Published July 22, 2005 11:45PM (EDT)

Dear Cary,

I have a very good friend -- swimming lessons together when we were 7, shared birthday parties, close enough to fight with each other's siblings, college roommates, etc. -- who married last August. Her husband, T., appeared to be the nicest guy in the world. He's outdoorsy and takes my friend (a nature child in her own right) camping, hiking, rock climbing, biking and backpacking all the time. He was friendly, sweet and sincere to her while they were dating and impressed me and our other roommates at the time as being one hell of a catch. We just couldn't figure out why someone so great was single after so many years.

Well ... nine months later, it's pretty apparent to all of us what was and is wrong. My friend, A., has hinted that life with T. isn't so great. He's insanely jealous of her time and accuses her of not loving him, talking about him behind his back and plotting to leave him -- all statements that are patently and ridiculously false. At a recent dinner with several other friends, A. and T. at my house, he pouted the entire evening and said nothing more than a few acerbic, sarcastic sentences while we tried desperately to engage him and make him comfortable. He rarely wants to hang out with A.'s friends, and seems to be trying to make her miserable when we're around. He torments her, saying things he knows will deliberately annoy her, and he frequently makes hurtful jokes at her expense.

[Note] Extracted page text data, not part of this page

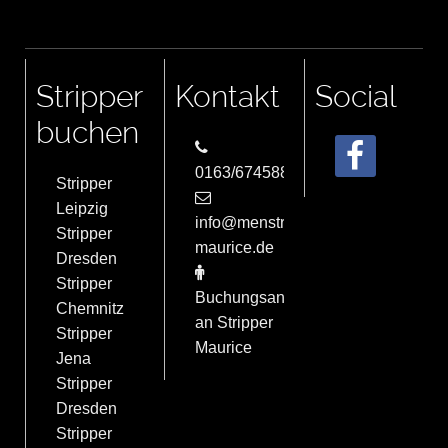
Stripper
Kontakt
Social
buchen
0163/6745884
Stripper
Leipzig
info@menstrip-
Stripper
maurice.de
Dresden
Stripper
Buchungsanfrage
Chemnitz
an Stripper
Stripper
Maurice
Jena
Stripper
Dresden
Stripper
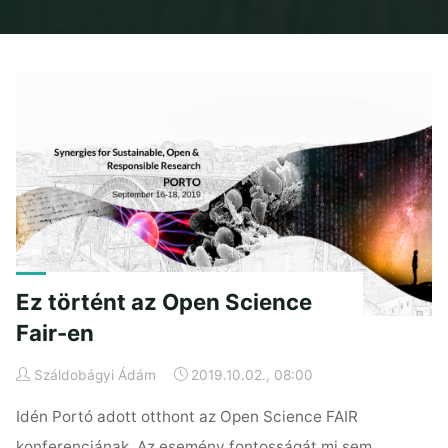
Home
Posts tagged "Porto"
Ez történt az Open Science
Fair-en
Száldobágyi Ádám
2019.10.02., 08:00
Idén Portó adott otthont az Open Science FAIR
konferenciának. Az esemény fontosságát mi sem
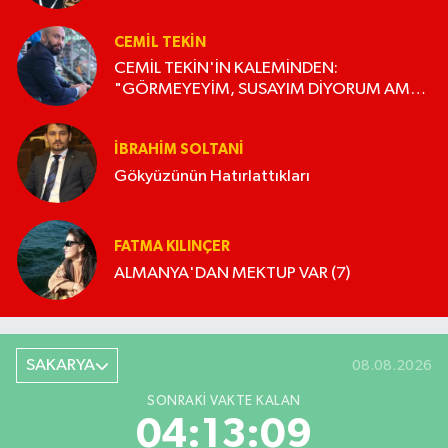
CEMIL TEKIN
CEMİL TEKİN'İN KALEMİNDEN:
"GÖRMEYEYİM, SUSAYIM DİYORUM AMA
OLMUYOR!"
İBRAHIM SOLTANI
Gökyüzünün Hatırlattıkları
FATMA KILINÇER
ALMANYA'DAN MEKTUP VAR (7)
SAKARYA
08.08.2026
SONRAKI VAKTE KALAN
04:13:08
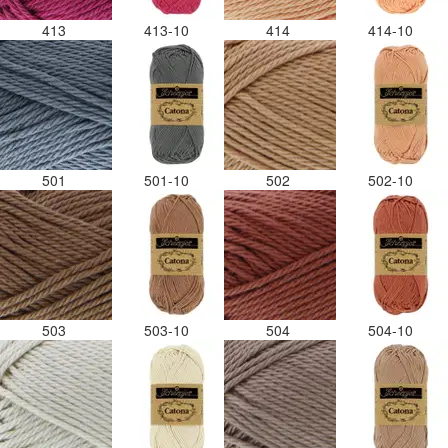
413
413-10
414
414-10
501
501-10
502
502-10
503
503-10
504
504-10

This past weekend, they came camping with me, my husband, another college roommate and her boyfriend. The tension on the trip was intense and troubling to all of us. T. -- by far the oldest member of the group -- acted like a 7-year-old child. He needed constant coddling, reassurance and placating. We all had to do what he wanted all the time or he threw a fit. One night, when someone made an offhand remark about camping, he took it as a personal dig on his hobbies and spent a few hours alone in his truck listening to music while the rest of us sat around the fire chatting.

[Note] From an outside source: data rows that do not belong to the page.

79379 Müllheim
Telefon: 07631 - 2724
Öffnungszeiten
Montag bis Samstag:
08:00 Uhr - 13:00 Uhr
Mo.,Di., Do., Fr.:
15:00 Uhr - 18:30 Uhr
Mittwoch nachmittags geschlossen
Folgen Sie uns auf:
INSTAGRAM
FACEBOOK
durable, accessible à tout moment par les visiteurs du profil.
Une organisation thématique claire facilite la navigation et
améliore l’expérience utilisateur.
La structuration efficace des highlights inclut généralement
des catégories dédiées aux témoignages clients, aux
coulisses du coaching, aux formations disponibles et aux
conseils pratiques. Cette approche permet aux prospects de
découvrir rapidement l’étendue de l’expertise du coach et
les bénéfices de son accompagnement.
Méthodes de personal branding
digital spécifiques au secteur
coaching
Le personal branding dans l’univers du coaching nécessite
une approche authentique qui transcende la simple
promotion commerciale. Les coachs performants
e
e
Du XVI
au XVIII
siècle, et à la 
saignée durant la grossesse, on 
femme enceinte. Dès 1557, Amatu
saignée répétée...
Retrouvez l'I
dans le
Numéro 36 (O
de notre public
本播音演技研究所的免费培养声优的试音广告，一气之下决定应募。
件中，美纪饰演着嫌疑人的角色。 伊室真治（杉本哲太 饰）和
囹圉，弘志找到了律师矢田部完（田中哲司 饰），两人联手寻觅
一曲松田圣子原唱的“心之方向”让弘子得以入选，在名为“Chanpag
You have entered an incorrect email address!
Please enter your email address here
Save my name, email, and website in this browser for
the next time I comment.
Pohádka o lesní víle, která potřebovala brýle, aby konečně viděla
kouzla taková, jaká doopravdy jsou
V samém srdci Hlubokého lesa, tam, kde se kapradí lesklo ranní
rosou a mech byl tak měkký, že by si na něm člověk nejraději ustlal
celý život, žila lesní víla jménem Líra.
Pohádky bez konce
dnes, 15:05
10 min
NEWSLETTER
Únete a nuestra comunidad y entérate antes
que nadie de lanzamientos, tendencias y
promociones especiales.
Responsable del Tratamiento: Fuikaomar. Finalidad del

My friend is a mellow, nice woman who deserves better treatment. I think her husband needs medication, therapy or more time to grow up without damaging her. I don't want her to be unhappy, as she has told us she is now. However, I don't want to meddle in her marriage. T. poisons every interaction between us, but I don't want to cut off our friendship and leave her with a man I think could hurt her in many ways. How can I help?

Worried in the West

Dear Worried in the West,

How can you help? You can be a good friend. Sometimes a good friend will just be very honest and say, You know I love you like a sister, but that husband of yours is an exploding Pinto, an old bag of spoiled peaches. He's a frown magnet, a disappointing afternoon. He's a bad gasket, a supermarket go-back, a failed experiment, a wilted head of lettuce. He's yesterday's jacket and tomorrow's bad shoes rolled into one. He's a divorce lawyer's meal ticket and that's about it. You could tell her that.

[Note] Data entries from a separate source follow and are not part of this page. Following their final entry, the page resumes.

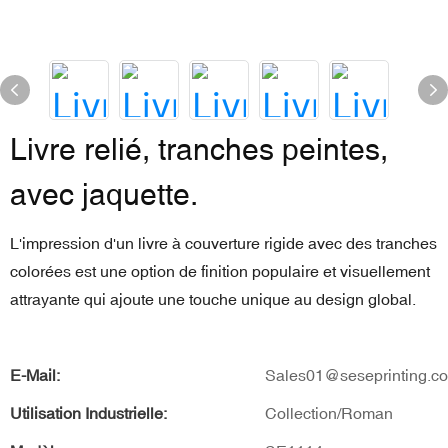
Livre relié, tranches peintes,
avec jaquette.
L'impression d'un livre à couverture rigide avec des tranches
colorées est une option de finition populaire et visuellement
attrayante qui ajoute une touche unique au design global.
E-Mail:
Sales01@seseprinting.c
Utilisation Industrielle:
Collection/Roman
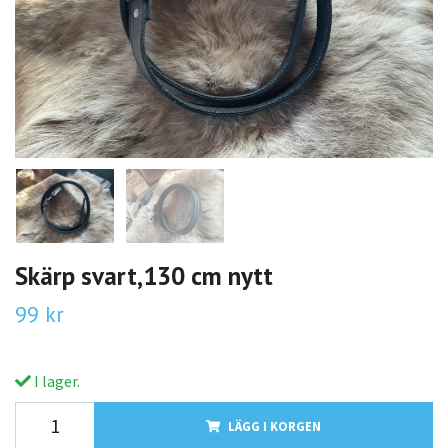
Skärp svart,130 cm nytt
99 kr
I lager.
LÄGG I KORGEN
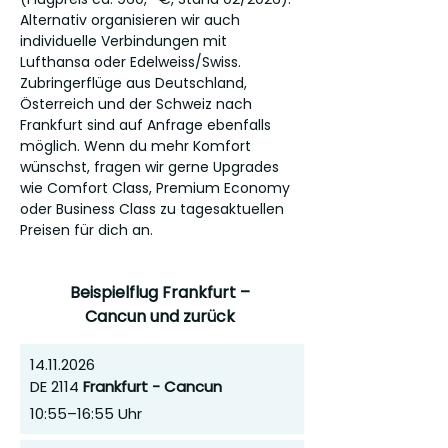
Alternativ organisieren wir auch
individuelle Verbindungen mit
Lufthansa oder Edelweiss/Swiss.
Zubringerflüge aus Deutschland,
Österreich und der Schweiz nach
Frankfurt sind auf Anfrage ebenfalls
möglich. Wenn du mehr Komfort
wünschst, fragen wir gerne Upgrades
wie Comfort Class, Premium Economy
oder Business Class zu tagesaktuellen
Preisen für dich an.
Beispielflug Frankfurt –
Cancun und zurück
14.11.2026
DE 2114
Frankfurt - Cancun
10:55–16:55 Uhr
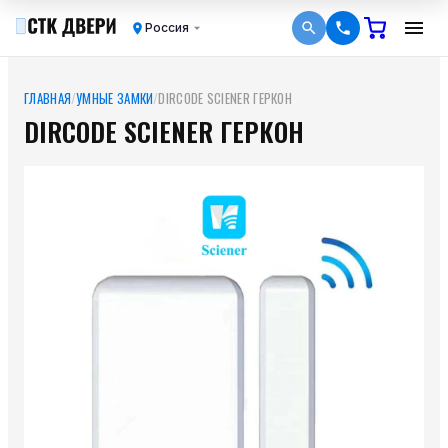
Россия
ГЛАВНАЯ
/
УМНЫЕ ЗАМКИ
/
DIRCODE SCIENER ГЕРКОН
DIRCODE SCIENER ГЕРКОН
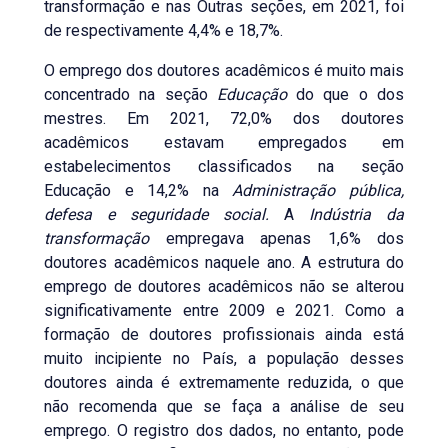
transformação e nas Outras seções, em 2021, foi
de respectivamente 4,4% e 18,7%.
O emprego dos doutores acadêmicos é muito mais
concentrado na seção
Educação
do que o dos
mestres. Em 2021, 72,0% dos doutores
acadêmicos estavam empregados em
estabelecimentos classificados na seção
Educação e 14,2% na
Administração pública,
defesa e seguridade social.
A
Indústria da
transformação
empregava apenas 1,6% dos
doutores acadêmicos naquele ano. A estrutura do
emprego de doutores acadêmicos não se alterou
significativamente entre 2009 e 2021. Como a
formação de doutores profissionais ainda está
muito incipiente no País, a população desses
doutores ainda é extremamente reduzida, o que
não recomenda que se faça a análise de seu
emprego. O registro dos dados, no entanto, pode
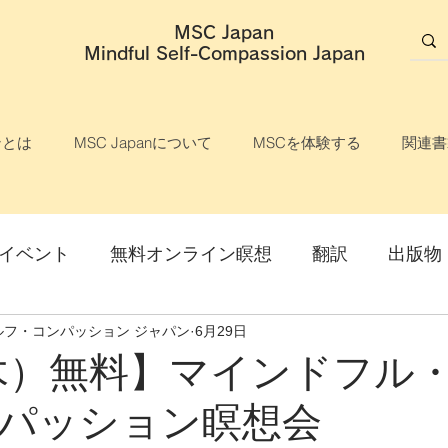
MSC Japan
​Mindful Self-Compassion Japan
ンとは
MSC Japanについて
MSCを体験する
関連書
イベント
無料オンライン瞑想
翻訳
出版物
ルフ・コンパッション ジャパン
6月29日
説明会
マインドフル・セルフ・コンパッション
（木）無料】マインドフル
パッション瞑想会
ライン開催
オンライン講座
対面開催
参加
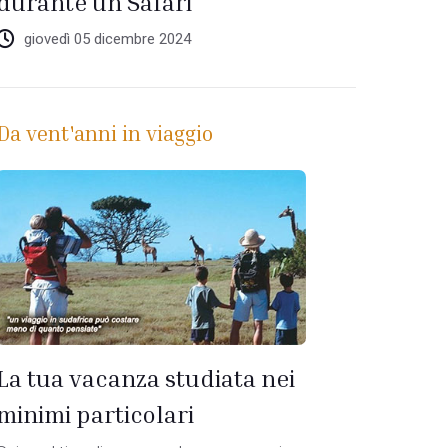
durante un Safari
giovedì 05 dicembre 2024
Da vent'anni in viaggio
La tua vacanza studiata nei
minimi particolari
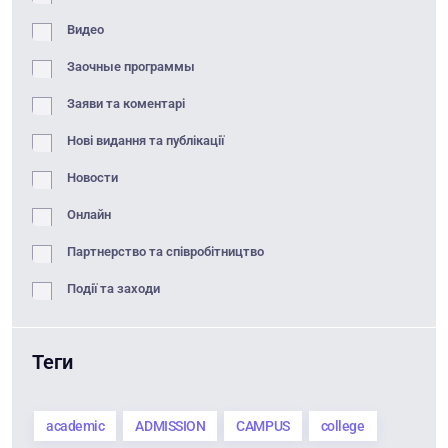
Видео
Заочные программы
Заяви та коментарі
Нові видання та публікації
Новости
Онлайн
Партнерство та співробітництво
Події та заходи
Теги
academic
ADMISSION
CAMPUS
college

But something tells me it might not work out so well.

You see, I was sitting among a handful of reasonably civil people, women included, just yesterday, and I posed the question why a woman can't tell another woman that her boyfriend or husband ought to be put in a childproof container and removed from the shelves. I posed it as a serious question. But I wasn't able to get an answer. I don't know if there is an answer. I suspect that it's nearly impossible for women to tell women certain things. Still, I say if you're a good friend, you provide her with the name of a divorce lawyer with a smooth head of hair and a way with judges.

Not all jerks are wife beaters. Even still, once you marry a guy who acted fine before the wedding and then turns out to be a sulking, angry, brooding, disconsolate piece of bad fish left in a hot car on a busy street, what do you do? You divorce him. That's what people do.

You could try to fix him up. Some jerks need medicine. Some need more exercise. Some just need to be out in the wilderness cooking trout in a pan -- they aren't happy except when squatting in front of a tiny little fire, blackening the bottom of a perfectly good piece of Calphalon. And if he needs to be out in the forest, you're doing him a favor by cutting him loose. Catch and release: That's a humane practice.

I'd do one or the other. But just tell her you think she's getting a raw deal. See what she says. If she asks you what she should do, tell her. Tell her to maybe set a deadline. He's got to shape up or he's out. No sense sticking with him and being miserable and then having kids and having them be miserable. And then the kids have kids and they raise their kids to be warped and the whole thing spirals out of control into the next millennium. What's the sense in that?